Vornehm war es, wenn manchmal die Stendaler Husaren herüberkamen. – Die Celler Infanterie nannte man “Celler Sandhasen”, aber die schönsten waren die Lüneburger Dragoner und noch schöner beim Manöver, die Pasewalker Kürassiere. –
Kommis – die Verkäufer kommen
Noch vornehmer wurde es, wenn die Lüchower “Kommis” (Verkäufer) nach Woltersdorf kamen. Diese Leute waren meistens gut aussehende Menschen, sie wurden auch Ladendiener genannt und „So scheun as een Lodendeener!“ war Baschans Mudder ihre Beschreibung eines gut aussehenden Mannes.

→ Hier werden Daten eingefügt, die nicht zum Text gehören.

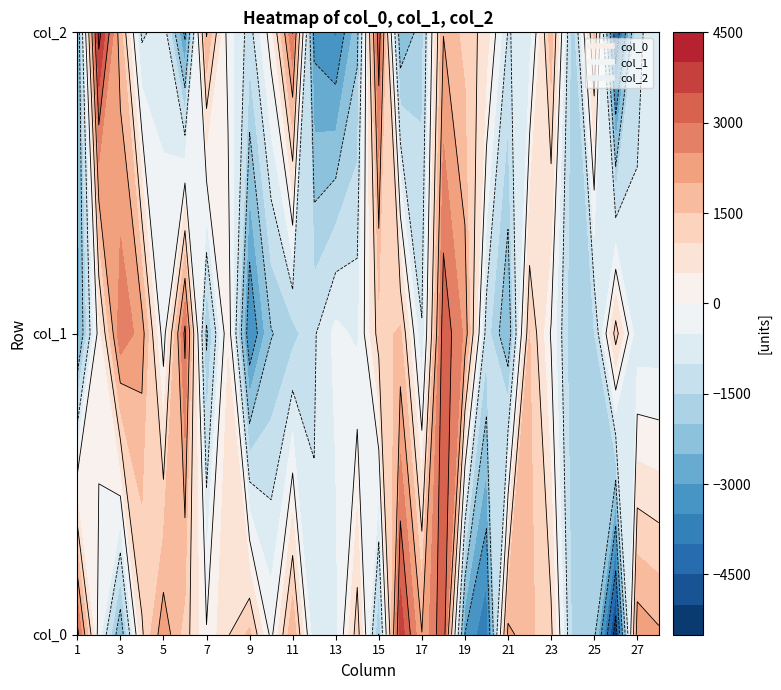

Reading left to right, list all the values displayed in this chart.

col_0: 3204.5	-246.3	-2458.0	908.2	2375.8	1265.7	73.1	960.8	1630.4	-157.1	1962.5	-903.8	-703.0	1299.3	-2006.8	3847.6	2025.8	3464.9	-3026.5	-3942.5	2178.0	1616.6	1139.3	-1656.4	-1837.1	-5408.4	2352.0	2089.6
col_1: -2809.0	245.2	2878.2	2270.3	-291.7	3157.7	-2121.6	459.8	-3546.6	-2037.5	-1691.4	-1068.3	-345.8	-605.1	1262.5	1603.9	-959.4	3371.4	2388.4	-1265.6	-2511.8	1521.9	-59.9	-1969.6	-1523.7	1249.4	-859.0	-839.9
col_2: -2678.7	4222.0	1698.5	-1115.9	-639.0	-3158.2	2059.0	-227.8	-1231.8	293.0	3014.8	-3213.6	-3556.6	-2183.5	3374.8	-2492.9	-1735.3	1981.3	1309.4	775.6	-1031.8	-785.3	1820.5	-1865.8	1675.7	-4605.2	-1114.0	-699.1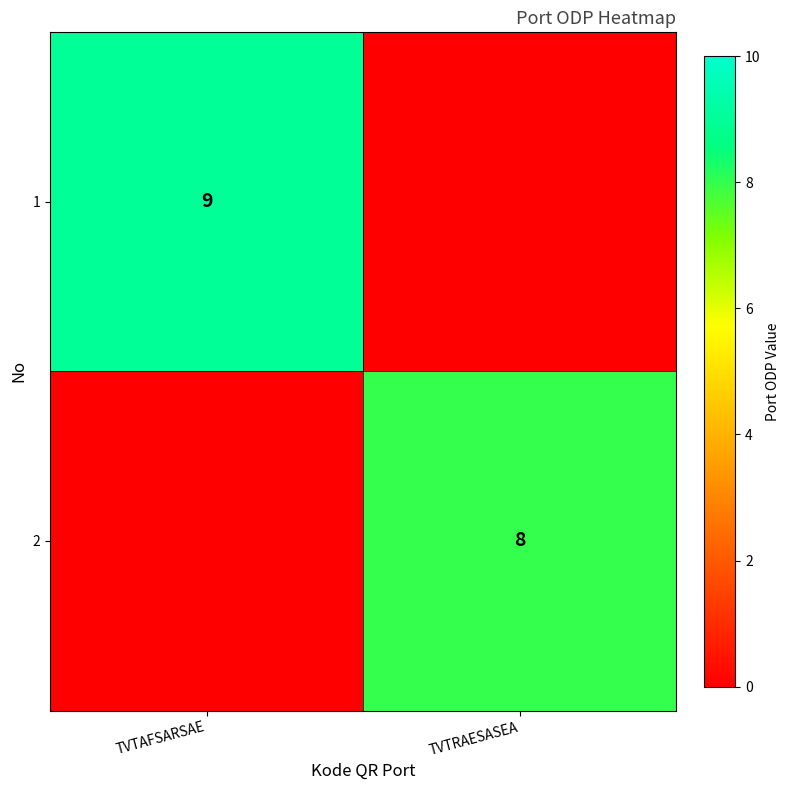

The value of 1 at TVTAFSARSAE is 9. True or false?

True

Die schönen Männer von Woltersdorf
Wobei ich doch bemerken möchte, daß es im Wendland mehr Männerschönheiten gab als weibliche. War da doch ein Bauern aus Thurau oder Klein Breese, der aussah wie der Freiheitskämpfer Theodor Körner. Nicht zu vergessen die imposante Erscheinung des Bauern Lucks, der sich bei einem Besuch des Berliner Landtages als “Lucks von Thurau” vorstellte und die Adligen sich dann fragten, was das denn für eine Adelslinie sein könne.
Baschans Mudder
Der Name Theodor erinnerte mich an einen zartbesaiteten Jungen, der als Waisenknabe in unser Dorf kam und als Zehnjähriger von Baschans Mudder zu einem 12-jährigen Mädchen in dasselbe Bett gesteckt wurde. So war sie eben, naiv und schlau, geizig und freigiebig zugleich und ihr Hausgiebel war der schönste im ganzen Dorf und wohl auch der älteste. Zu Weihnachten kam sie mit einem großen Blech mit Butterkuchen zu uns ins Pfarrhaus, von dem dann aber die gehbehinderten Witwen im Dorf abbekamen. Jeder Witwe mußten wir Pfarrerskinder einen Korb voll schmackhafter Dinge bringen.